Magic bytes
Magic Bytes is a javascript library analyzing the first bytes of a file to tell you its type. The procedure
is based on https://en.wikipedia.org/wiki/List_of_file_signatures.
Installation
Run npm install magic-bytes.js
Usage
On server:
import filetype from 'magic-bytes.js'
filetype(fs.readFileSync("myimage.png"))
Using HTML:
<input type="file" id="file" />
<script src="node_modules/magic-bytes.js/dist/browser.js" type="application/javascript"></script>
<script>
document.getElementById("file").addEventListener('change', (event, x) => {
const fileReader = new FileReader();
fileReader.onloadend = (f) => {
const bytes = new Uint8Array(f.target.result);
console.log("Possible filetypes: " + filetypeinfo(bytes))
}
fileReader.readAsArrayBuffer(event.target.files[0])
})
</script>
API
The following functions are availble:
filetypeinfo(bytes: number[])
Contains typeinformation like name, extension and mime type: [{typename: "zip"}, {typename: "jar"}]
filetypenames(bytes: number[])
: Contains type names only: ["zip", "jar"]
filetypemime(bytes: number[])
: Contains type mime types only: ["application/zip", "application/jar"]
filetypeextensions(bytes: number[])
: Contains type extensions only: ["zip", "jar"]
Both function return an empty array []
otherwise, which means it could not detect the file signature.
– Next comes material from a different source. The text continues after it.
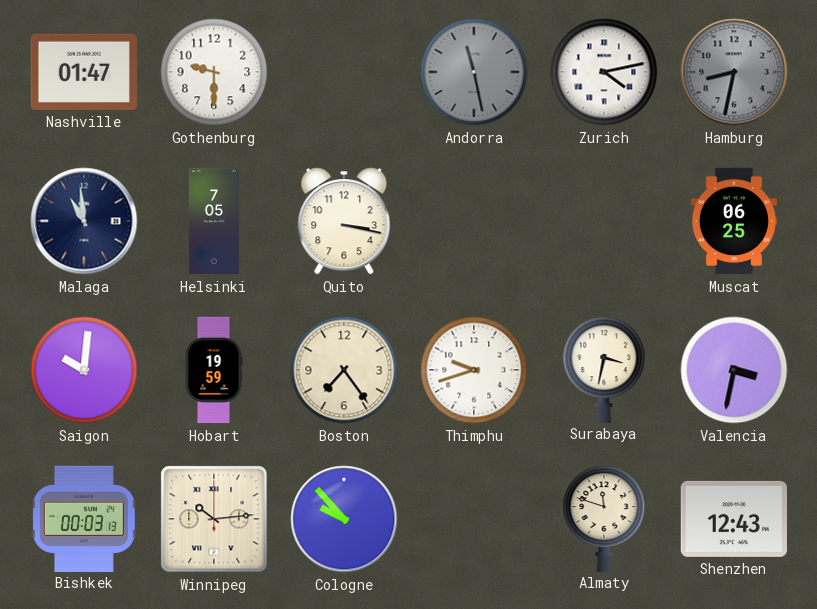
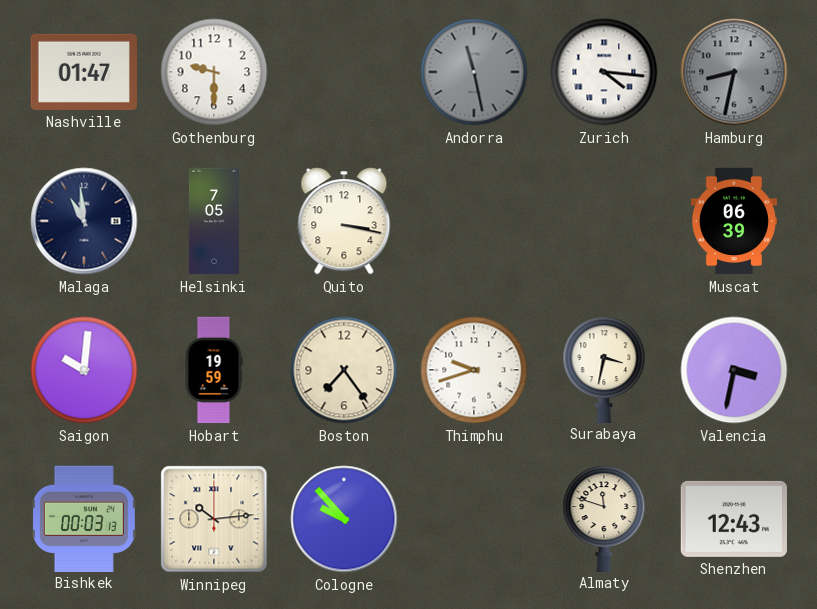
Zurich: 4:13 -> 4:16
Muscat: 06:25 -> 06:39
Keep in mind that
txt files for example fall in this category.
You don't have to load the whole file in memory. For validating a file uploaded to S3 using Lambda for example, it may be
enough to load the files first 100 bytes and validate against them. This is especially useful for big files.
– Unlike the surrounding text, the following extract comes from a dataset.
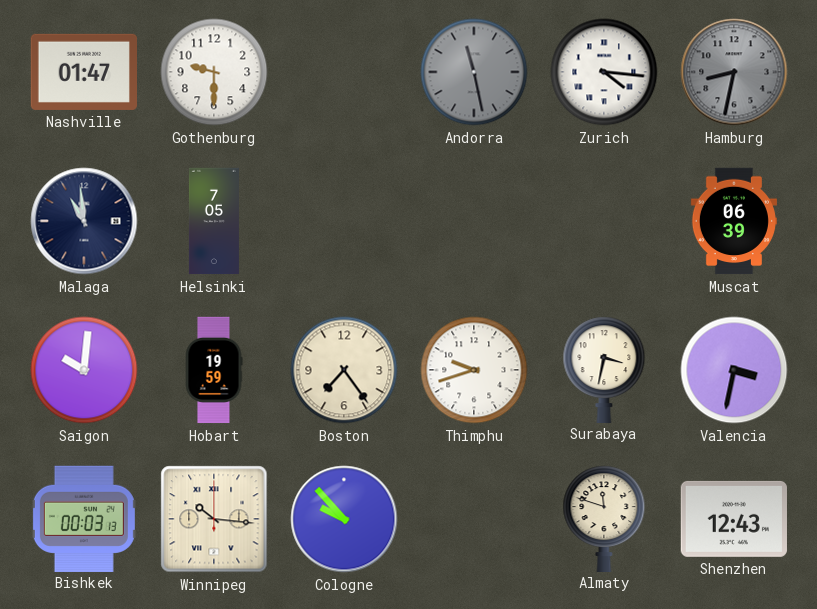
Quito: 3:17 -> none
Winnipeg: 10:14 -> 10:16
see examples for practical usage.
Tests
Run npm test
Example
See examples/
How does it work
The create-snapshot.js
creates a new tree. The tree has a similar shape to the following
{
"0x47": {
"0x49": {
"0x46": {
"0x38": {
"0x37": {
"0x61": {
"matches": [
{
"typename": "gif",
"mime": "image/gif",
"extension": "gif"
}
]
}
},
}
}
}
}
}
It acts as a giant lookup map for the given byte signatures. To check all available entries, have a look at pattern-tree.js
and its
generated pattern-tree.snapshot
, which acts as a static resource.
Supported types
Please refer to src/pattern-tree.js
Roadmap
- Specialize type detection(like zip) using offset-subtrees
- Add encoding detection